21 ridiculous things people in their 20s have said to me: part 2

20ss

1) I’m not good at anything, I’m just distinctly average at a lot of things.

2) Couldn’t find any cups that didn’t look a bit fungal, so I’ll have my jaeger in a teapot.

3) I’m just sat at work, at my desk, really horny. I don’t even fancy anyone.

4) I can come home at 7am, shower and just go to work with no sleep. I only really fail if I sit down. If I sit down it’s game over.

5) Literally all I’ve ever wanted in life is to meet a man I could duet with on Mel C and Bryan Adams- When you’re gone.

6) The first thing he said after being passed out drunk for 9 hours was ‘where is my gilet?’

7) The only place he would be getting chlamydia from is a koala.

8) I’m not eating anything between now and then and will practice shaking like Beyonce.

9) I’ve got ‘eternal flame’ stuck in my head. Make a note that I want that at my funeral. The Atomic Kitten version.

10) I don’t get paid until the end of the month but I’m coming out. I’ll just put little bottles of gin in my bra.

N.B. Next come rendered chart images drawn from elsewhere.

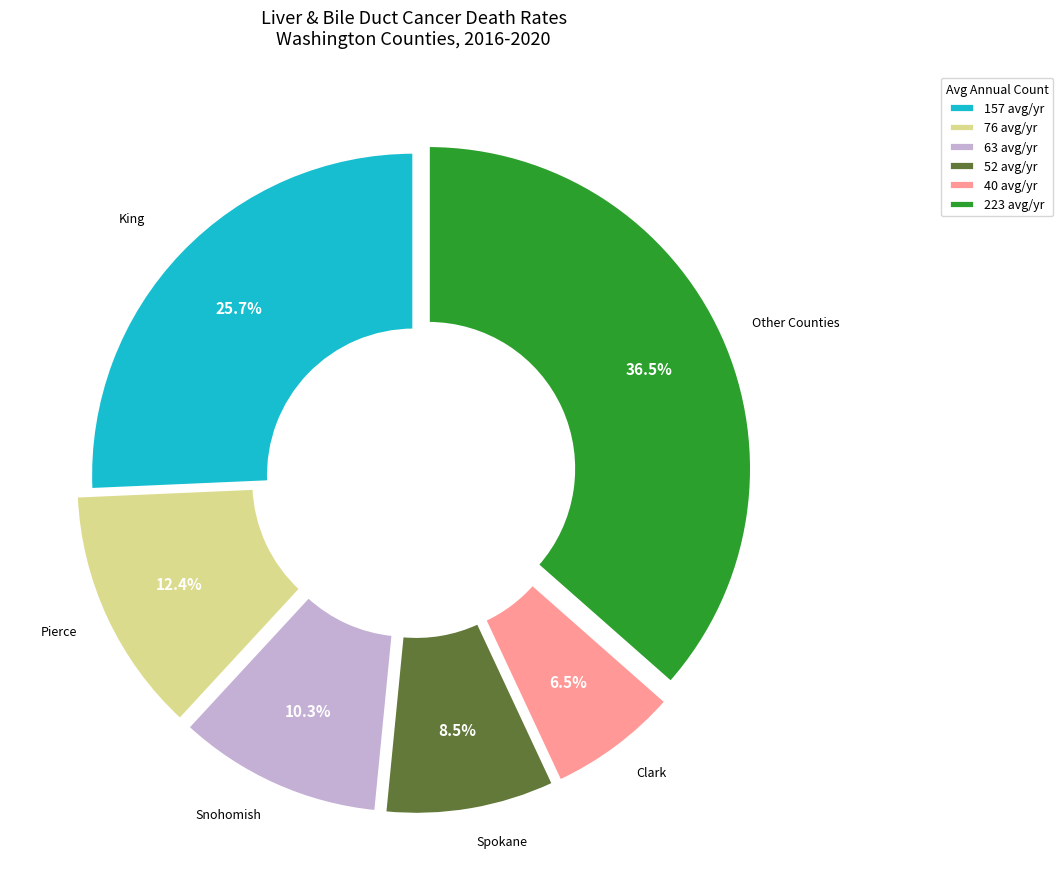

To the nearest percent, what is the average slice percentage?

17%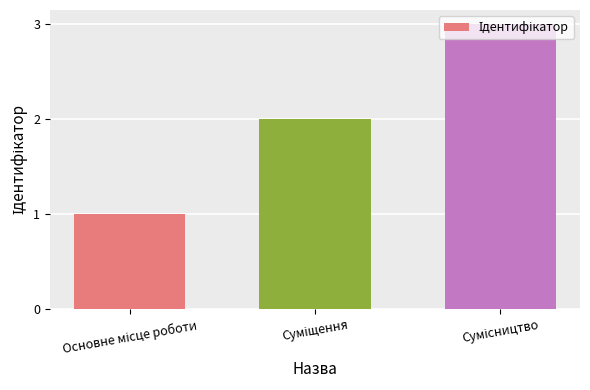

What is the sum of all values?

6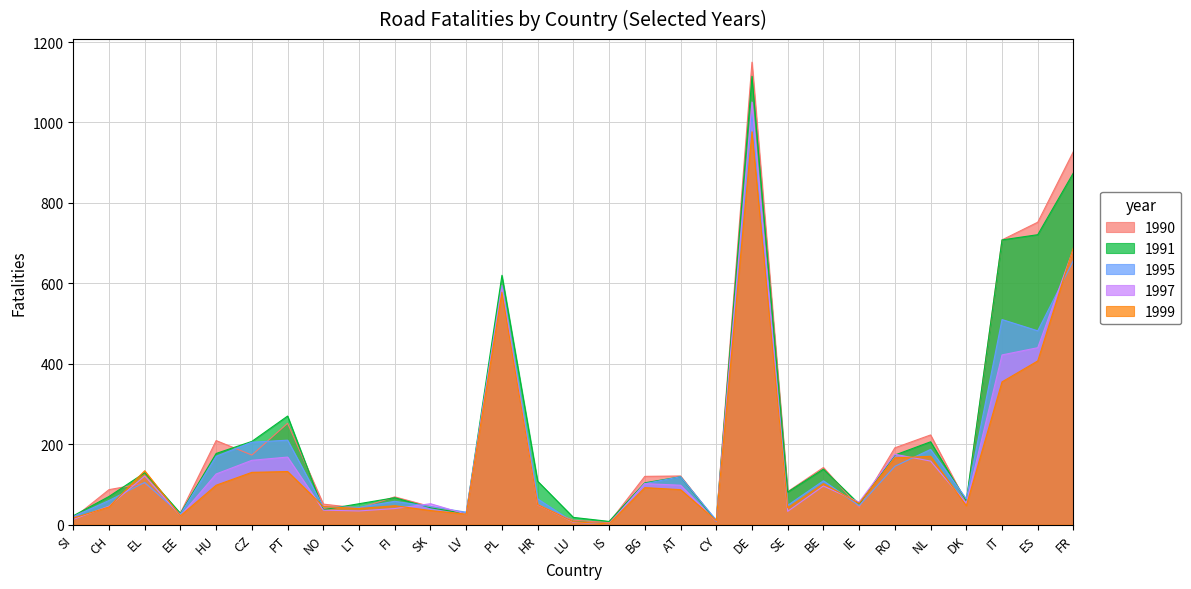

How many intersections are there between 1995 and 1991?

7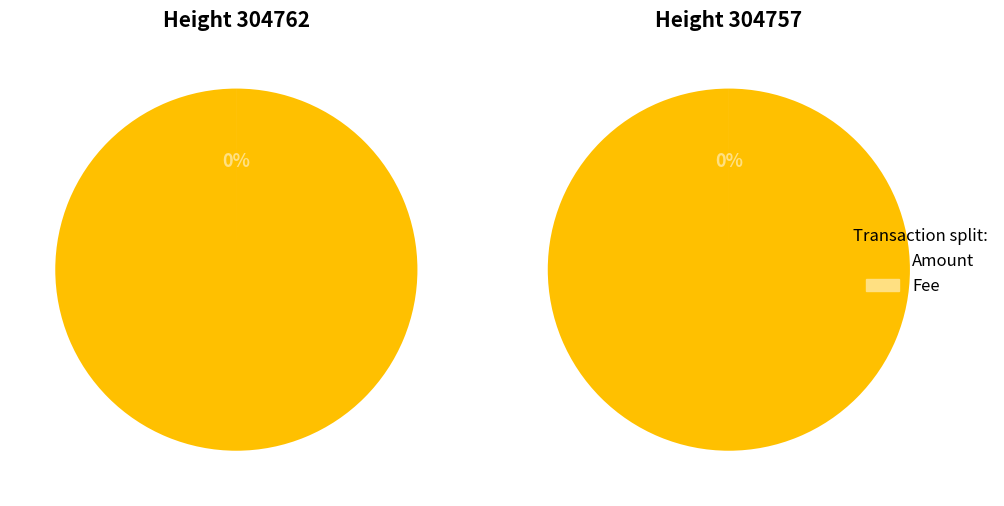

How many segments does this pie chart have?

2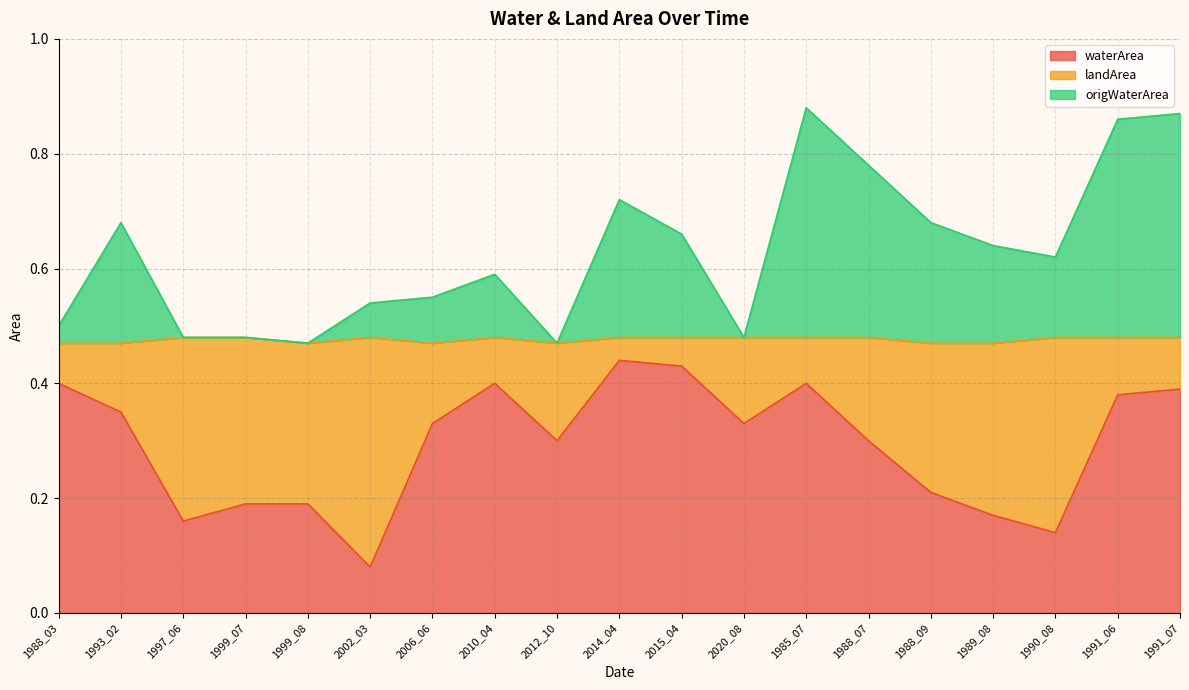

The origWaterArea series shows 0.2 at 2012_10. True or false?

False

11) That holiday we went on where we had to take out our own rubbish, weren’t allowed clean sheets and only had one towel. Oh my God.

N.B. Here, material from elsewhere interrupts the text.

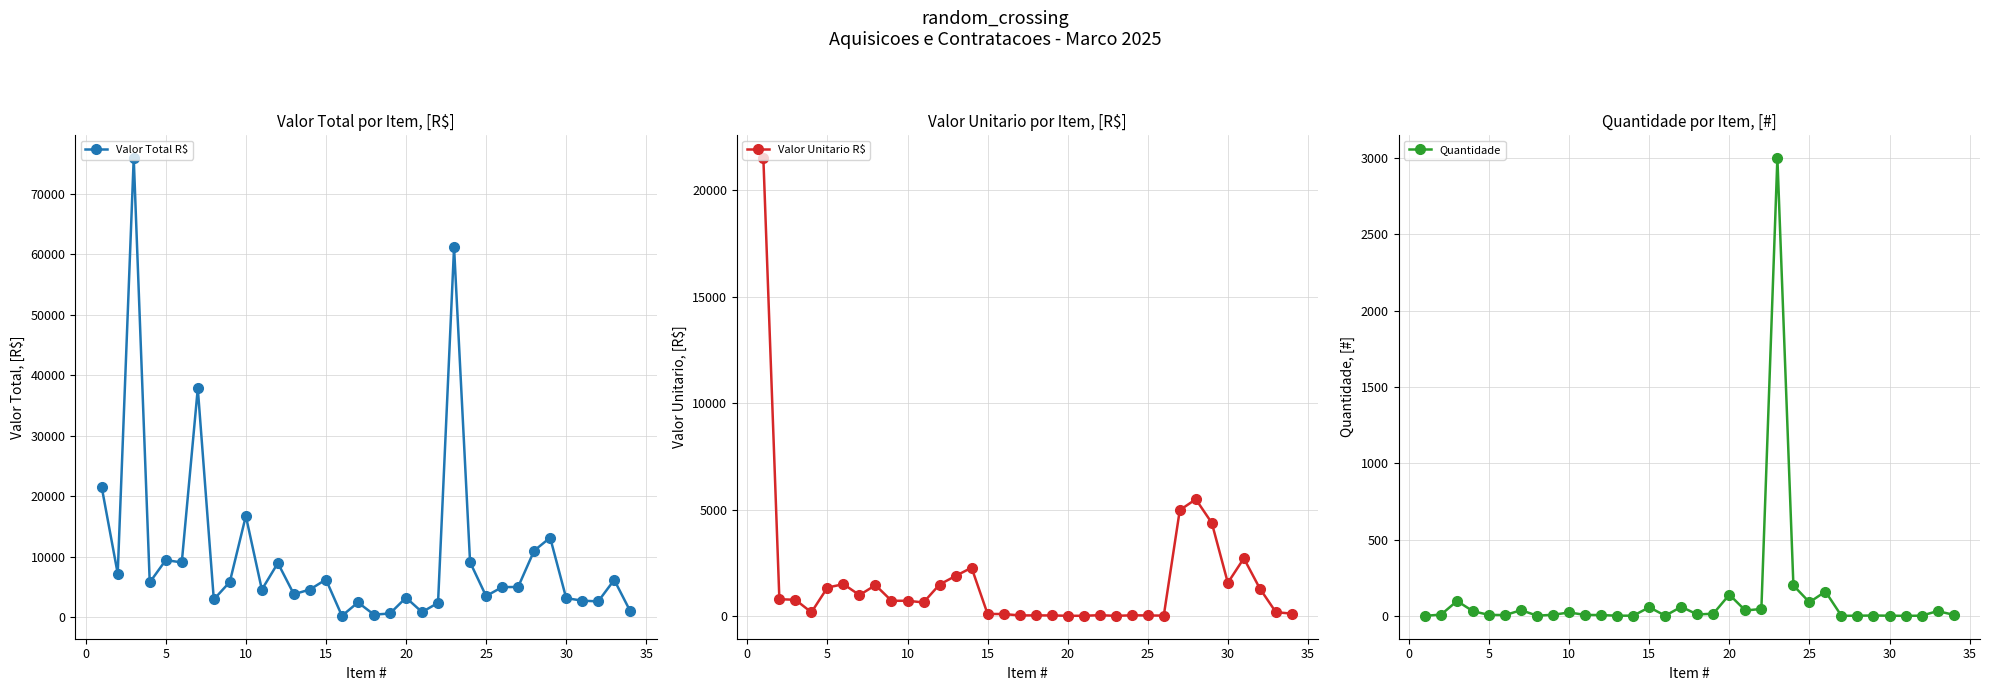

What are all the series names shown in the legend?

Valor Total R$, Valor Unitario R$, Quantidade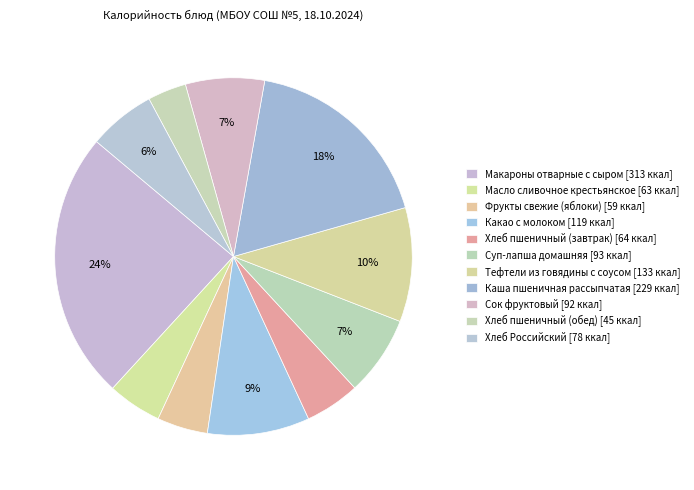

To the nearest percent, what percentage of the pie is Хлеб пшеничный (обед)?

3%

12) I’m so bored I’m roasting a butternut squash to experiment on.

13) Maybe I am due on my period. It would explain my overwhelming urge to punch everything and my devastation at overcooking the camembert.

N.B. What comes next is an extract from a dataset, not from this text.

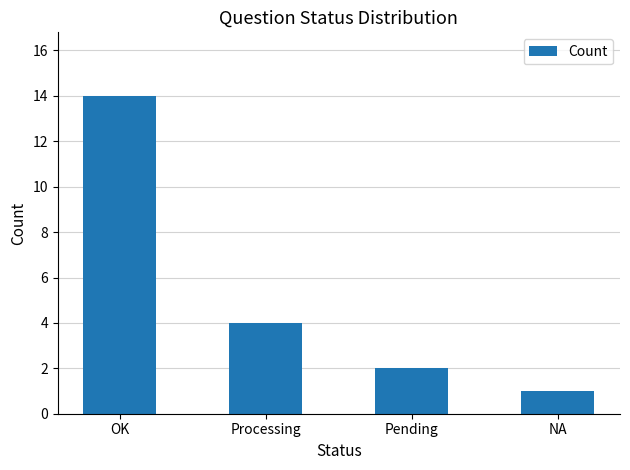

Reading left to right, transcribe all the data shown in this chart.

OK=14	Processing=4	Pending=2	NA=1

14) I want to go on a girls holiday, no boys. I also want to just not speak to anyone for a few days and do some Sudoku. Basically, I’m going away on my own. You can’t come.

15) I’m missing Gordon Ramsay’s Hotel Nightmares because the TV signal is so bad so I might get a golf club and smash it into tiny pieces. Thoughts?

16) I may have accidentally put the thermostat on 30. I woke up in the night choking from heat. Life is hard.

17) Vaginas suck.

18) My dog is running around the house with a lemon and I thought it was fine because it was a tennis ball. It’s definitely a lemon.

19) I’ve really upset my body with yoga. My soul doesn’t even feel less evil or cleansed. It’s bullshit.

20) I had a brain scan and they sent me a picture so I got cards made with the picture on and a speech bubble saying ‘thinking of you’. I’m sending them to everyone I’ve ever met.

21) Star wars was on TV and I thought it was a McDonalds advert. I thought the brown hairy thing was meant to be a life size hash brown.